Vascular endothelial growth factor (VEGF) is a potent proangiogenic factor. Several single nucleotide polymorphisms (SNPs) in the VEGF gene with influence on VEGF expression have been described. In multiple myeloma, VEGF stimulates angiogenesis which is correlated with disease progression and prognosis. In this study, we evaluated the association between genetic variations in the VEGF gene in patients with multiple myeloma and time to treatment failure (TTF) after high-dose melphalan and stem cell support (HDT), overall survival (OS) and efficacy of the anti-angiogenic drug thalidomide. Retrospectively, the SNPs −2,578C>A (rs699947), −460C>T (rs833061), +405G>C (rs2010963) and +936C>T (rs3025039) in the VEGF gene were examined in 348 patients with newly diagnosed multiple myeloma initially treated with HDT, where 176 patients were treated with thalidomide at relapse.
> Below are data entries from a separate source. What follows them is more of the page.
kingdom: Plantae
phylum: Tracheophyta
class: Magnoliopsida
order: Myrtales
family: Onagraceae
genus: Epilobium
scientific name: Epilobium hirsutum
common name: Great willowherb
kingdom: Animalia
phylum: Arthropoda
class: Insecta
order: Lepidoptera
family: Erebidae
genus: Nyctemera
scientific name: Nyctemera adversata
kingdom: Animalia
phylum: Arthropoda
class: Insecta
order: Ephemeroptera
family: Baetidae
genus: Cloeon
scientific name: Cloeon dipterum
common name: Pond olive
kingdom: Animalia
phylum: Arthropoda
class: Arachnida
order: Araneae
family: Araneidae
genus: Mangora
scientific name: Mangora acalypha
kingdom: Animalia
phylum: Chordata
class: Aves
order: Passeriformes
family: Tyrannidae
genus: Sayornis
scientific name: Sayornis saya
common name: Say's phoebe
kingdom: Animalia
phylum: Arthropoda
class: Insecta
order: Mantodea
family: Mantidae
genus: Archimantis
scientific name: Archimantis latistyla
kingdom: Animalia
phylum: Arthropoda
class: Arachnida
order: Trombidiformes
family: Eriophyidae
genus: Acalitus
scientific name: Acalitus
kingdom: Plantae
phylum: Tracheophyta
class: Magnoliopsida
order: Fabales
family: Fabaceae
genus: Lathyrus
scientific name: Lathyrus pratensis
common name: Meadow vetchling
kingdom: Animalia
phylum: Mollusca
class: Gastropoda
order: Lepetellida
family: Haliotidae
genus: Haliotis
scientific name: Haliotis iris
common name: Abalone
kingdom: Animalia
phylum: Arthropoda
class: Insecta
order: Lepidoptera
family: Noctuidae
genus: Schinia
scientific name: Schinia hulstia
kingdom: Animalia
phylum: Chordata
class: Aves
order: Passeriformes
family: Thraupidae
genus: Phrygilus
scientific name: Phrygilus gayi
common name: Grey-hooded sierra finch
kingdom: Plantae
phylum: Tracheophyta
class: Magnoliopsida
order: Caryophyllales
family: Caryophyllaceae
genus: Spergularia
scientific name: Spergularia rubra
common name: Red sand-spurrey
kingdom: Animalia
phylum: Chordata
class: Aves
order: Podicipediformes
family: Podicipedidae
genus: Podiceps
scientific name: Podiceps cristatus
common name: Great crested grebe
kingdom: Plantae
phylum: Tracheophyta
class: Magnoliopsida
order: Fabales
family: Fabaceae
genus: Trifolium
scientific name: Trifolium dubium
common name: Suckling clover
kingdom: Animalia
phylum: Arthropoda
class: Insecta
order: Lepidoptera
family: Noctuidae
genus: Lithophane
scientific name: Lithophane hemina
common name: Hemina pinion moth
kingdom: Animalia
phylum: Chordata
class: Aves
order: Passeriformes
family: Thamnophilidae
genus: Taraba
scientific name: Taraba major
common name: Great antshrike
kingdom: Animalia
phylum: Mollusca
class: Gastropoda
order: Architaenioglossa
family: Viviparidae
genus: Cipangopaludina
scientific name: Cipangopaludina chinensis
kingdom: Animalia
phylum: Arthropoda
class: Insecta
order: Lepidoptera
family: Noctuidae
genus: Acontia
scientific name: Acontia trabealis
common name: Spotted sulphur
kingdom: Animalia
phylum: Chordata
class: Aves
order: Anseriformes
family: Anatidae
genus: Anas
None of the examined geno- or haplotypes was associated with differences in TTF after initial therapy or OS. A possible relation between the haplotype −2,578A/−460C/+405G (ACG) and effect of thalidomide was seen. Patients with no copies of the haplotype ACG had a longer time to next treatment than patients with one or two copies of the haplotype ACG, median 13.7 months vs. 9.2 months, p = 0.007. In conclusion, the haplotype ACG in the VEGF gene may influence the efficacy of thalidomide in multiple myeloma. Further analyses are needed to confirm these findings and get insight into the functional effect of these polymorphisms, so in the future we may be able to select multiple myeloma patients who especially will benefit from treatment with thalidomide.